--- BEGIN Given text ---

3gpp-tdocs

star 0

TDoc patterns, filename conventions, metadata structure, HTTP/FTP server access, and TDoc identification. Use when crawling TDocs from FTP directories, parsing TDoc metadata from portal, or validating TDoc numbers.

jr2804 By jr2804 schedule Updated 6/10/2026

name: 3gpp-tdocs description: TDoc patterns, filename conventions, metadata structure, HTTP/FTP server access, and TDoc identification. Use when crawling TDocs from FTP directories, parsing TDoc metadata from portal, or validating TDoc numbers.

TDocs (Temporary Documents)

Quick Reference

Pattern Example WG Subgroup
R1-xxxx R1-2301234 RAN 1
RP-xxxx RP-230045 RAN Plenary
S4-xxxx S4-251209 SA 4
SP-xxxx SP-240001 SA Plenary
C1-xxxx C1-2345678 CT 1
CP-xxxx CP-123456 CT Plenary

Regex: [RSC][1-6P].{4,10}\.(zip|txt|pdf)

Overview

TDocs are meeting documents produced by members participating in 3GPP Working Groups and Sub-Working Groups. They include proposals, reports, and other documents related to the development of 3GPP standards.

TDoc Allocation

Every TDoc is always allocated to a specific 3GPP meeting.

TDoc Number Format

Pattern

Regex Pattern:

TDOC_PATTERN = re.compile(r"([RSC][1-6P].{4,10})\.(zip|txt|pdf)", re.IGNORECASE)

Breakdown

Part Pattern Description
1st char [RSC] Working group: R (RAN), S (SA), C (CT)
2nd char [1-6P] Subgroup: 1-6 for WGs, or P for Plenary
3rd part .{4,10} 4-10 identifier characters
Extension `.(zip txt

Examples that Match

Standard format:

  • R1-2301234.zip - RAN1 TDoc
  • S4-251209.txt - SA4 TDoc
  • C1-2345678.pdf - CT1 TDoc

Plenary format:

  • RP-230045.txt - RAN Plenary TDoc
  • SP-240001.zip - SA Plenary TDoc
  • CP-123456.zip - CT Plenary TDoc

Ad-hoc format:

  • S4aA220001.zip - SA4 ad-hoc meeting
  • R1eE230045.txt - RAN1 ad-hoc meeting

Case variations:

  • r1-2301234.ZIP - Case-insensitive matching
  • S4-251209.TXT - Case-insensitive matching

Examples that Don't Match

Wrong working group:

  • T1-2300456.zip - T is invalid (use C for CT)

--- END Given text ---
--- BEGIN Information shown ---

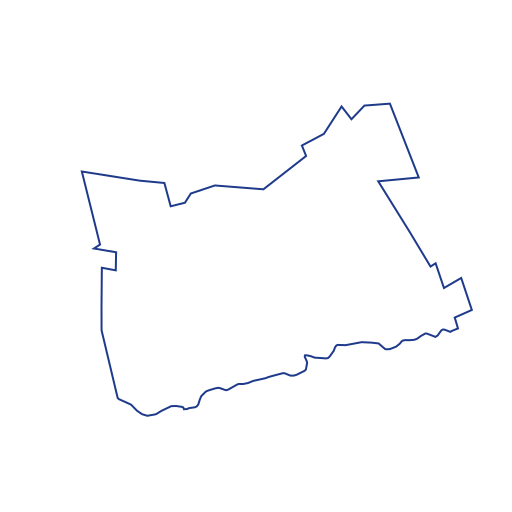 Sullivan, New Hampshire, United States of America (Mercator projection), rotated 247°
{"feature_id": "52423323B69622605067069", "entity_name": "Sullivan", "entity_type": "district", "adm_level": 2, "iso_a3": "USA", "parent_name": "United States of America", "parent_adm1": "New Hampshire", "projection": "mercator", "projection_center": [-72.337, 43.365], "detail": "fine", "context": "isolated", "style": "outline", "palette": "blue", "viewbox_px": 512, "rotation_deg": 247, "n_neighbors": 0, "source": "geoboundaries", "source_scale": "gbopen_adm2", "svg_char_len": 1645}
<svg xmlns="http://www.w3.org/2000/svg" viewBox="0 0 512 512"><g transform="rotate(247 256 256)"><path d="M179.4,73.2L177.9,73.8L168.0,82.9L160.1,86.0L154.9,89.3L151.4,93.5L149.6,101.2L149.5,102.5L150.4,108.4L150.9,119.3L149.2,123.8L145.9,129.1L145.0,129.9L143.1,129.8L142.1,132.6L142.1,135.1L140.6,140.7L140.7,142.7L141.9,144.9L145.7,148.1L148.4,150.9L150.6,156.3L150.9,157.6L150.8,160.0L150.1,166.6L149.4,169.8L148.5,171.2L144.6,175.4L144.0,176.5L143.9,178.3L145.1,189.0L144.8,190.5L143.2,194.1L142.2,198.9L142.1,204.8L141.8,206.3L139.8,217.0L139.7,220.3L138.9,226.3L137.6,235.1L136.8,236.6L132.4,241.0L131.1,244.2L130.8,247.0L131.3,255.3L131.5,256.5L132.2,257.7L137.6,261.3L139.5,261.6L144.2,261.5L145.4,262.2L144.9,263.7L142.4,267.3L140.2,269.5L139.2,270.9L136.1,277.1L134.7,279.7L134.0,281.8L134.0,282.8L134.9,284.9L138.4,290.6L141.1,293.1L142.2,295.0L142.3,296.3L138.9,303.7L135.4,319.6L131.1,328.5L127.6,334.7L119.9,338.5L119.3,339.3L118.0,342.8L117.8,349.5L119.1,354.1L120.5,356.7L120.8,357.9L120.7,358.2L120.4,360.2L118.6,364.2L117.0,369.0L116.9,372.0L118.0,376.8L118.5,381.7L117.8,383.0L111.4,389.6L111.9,392.2L115.1,397.5L115.3,399.5L114.5,400.8L110.2,405.3L110.5,406.9L110.4,413.6L121.7,414.9L122.0,433.6L155.6,436.3L153.1,416.5L179.1,418.5L178.1,412.5L217.3,407.0L277.0,397.7L264.7,436.5L343.9,438.8L352.1,414.6L344.6,397.3L360.2,393.2L341.9,366.2L339.8,341.4L328.5,341.2L314.5,288.9L321.0,276.4L337.0,245.7L339.0,220.4L332.8,211.4L335.1,196.9L359.0,200.2L370.8,178.4L401.8,128.7L327.5,116.9L326.2,109.8L314.1,128.7L297.6,121.3L305.4,109.5L268.8,93.6L247.9,84.8L179.4,73.2Z" fill="none" stroke="#1e3a8a" stroke-width="2"/></g></svg>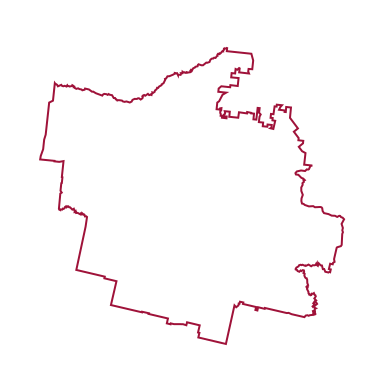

--- END Information shown ---

▸ **To be done**:
1. According to the TDoc page, what is every TDoc always allocated to?
2. Reproduce the TDoc page from "Every TDoc is" to "(SA), C (CT)" without any changes.
The listing has no connection to the TDoc page.

▸ **Written answers**:
1. A specific 3GPP meeting.

2.
Every TDoc is always allocated to a specific 3GPP meeting.

TDoc Number Format

Pattern

Regex Pattern:

TDOC_PATTERN = re.compile(r"([RSC][1-6P].{4,10})\.(zip|txt|pdf)", re.IGNORECASE)

Breakdown

Part Pattern Description
1st char [RSC] Working group: R (RAN), S (SA), C (CT)